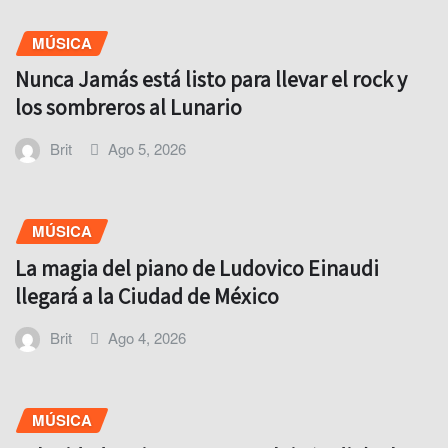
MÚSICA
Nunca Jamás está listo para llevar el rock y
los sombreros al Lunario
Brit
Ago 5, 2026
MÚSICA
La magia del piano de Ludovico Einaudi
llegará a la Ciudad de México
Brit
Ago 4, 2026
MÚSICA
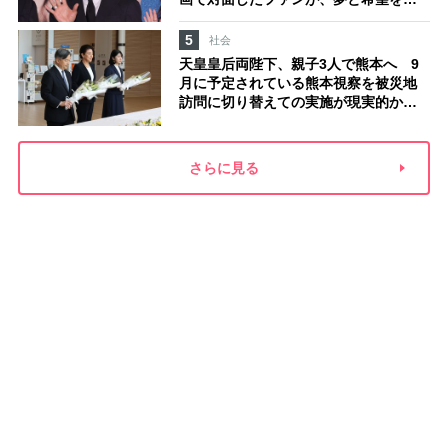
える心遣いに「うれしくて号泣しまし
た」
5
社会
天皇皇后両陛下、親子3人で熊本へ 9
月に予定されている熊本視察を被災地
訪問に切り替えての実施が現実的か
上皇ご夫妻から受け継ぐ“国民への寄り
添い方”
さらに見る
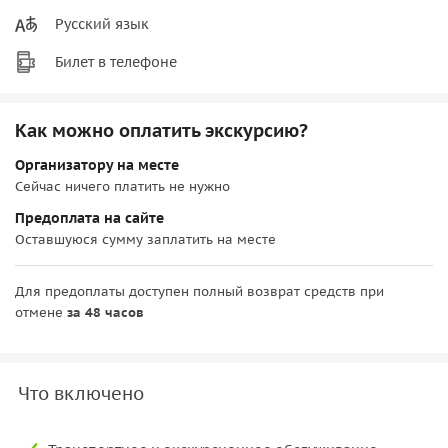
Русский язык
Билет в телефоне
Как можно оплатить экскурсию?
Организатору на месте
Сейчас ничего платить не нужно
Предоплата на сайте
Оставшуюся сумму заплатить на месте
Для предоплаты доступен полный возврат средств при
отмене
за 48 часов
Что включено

* * *

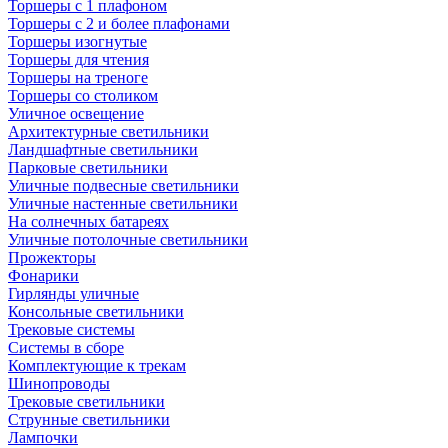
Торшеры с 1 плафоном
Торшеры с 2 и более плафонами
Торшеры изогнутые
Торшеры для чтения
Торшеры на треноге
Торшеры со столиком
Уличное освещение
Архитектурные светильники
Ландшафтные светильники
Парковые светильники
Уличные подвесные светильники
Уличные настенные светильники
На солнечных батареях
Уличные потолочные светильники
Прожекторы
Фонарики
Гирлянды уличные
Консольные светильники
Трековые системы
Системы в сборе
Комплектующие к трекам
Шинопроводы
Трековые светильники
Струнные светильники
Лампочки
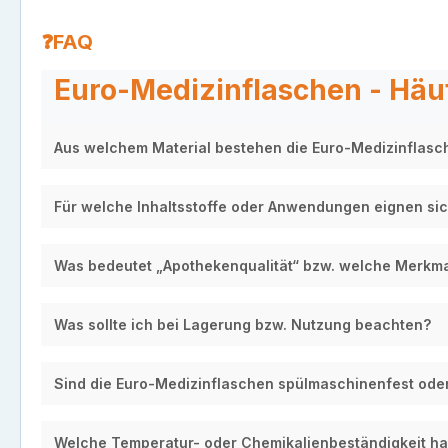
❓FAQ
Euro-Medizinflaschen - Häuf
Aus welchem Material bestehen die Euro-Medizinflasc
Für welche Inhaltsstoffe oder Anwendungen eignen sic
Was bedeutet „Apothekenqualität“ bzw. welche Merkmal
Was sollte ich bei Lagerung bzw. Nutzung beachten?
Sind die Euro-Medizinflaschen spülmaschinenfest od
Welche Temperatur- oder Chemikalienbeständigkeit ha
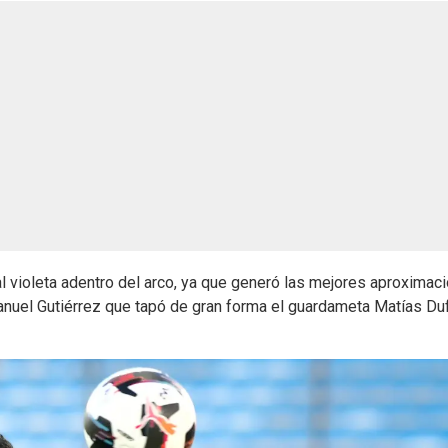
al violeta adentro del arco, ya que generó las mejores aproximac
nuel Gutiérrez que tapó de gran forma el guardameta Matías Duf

* _What needs to be done_
Repeat the lines from the one containing "Русский язык" through the one containing "Что включено", inclusive.

* _Problem solution_
Русский язык
Билет в телефоне
Как можно оплатить экскурсию?
Организатору на месте
Сейчас ничего платить не нужно
Предоплата на сайте
Оставшуюся сумму заплатить на месте
Для предоплаты доступен полный возврат средств при
отмене
за 48 часов
Что включено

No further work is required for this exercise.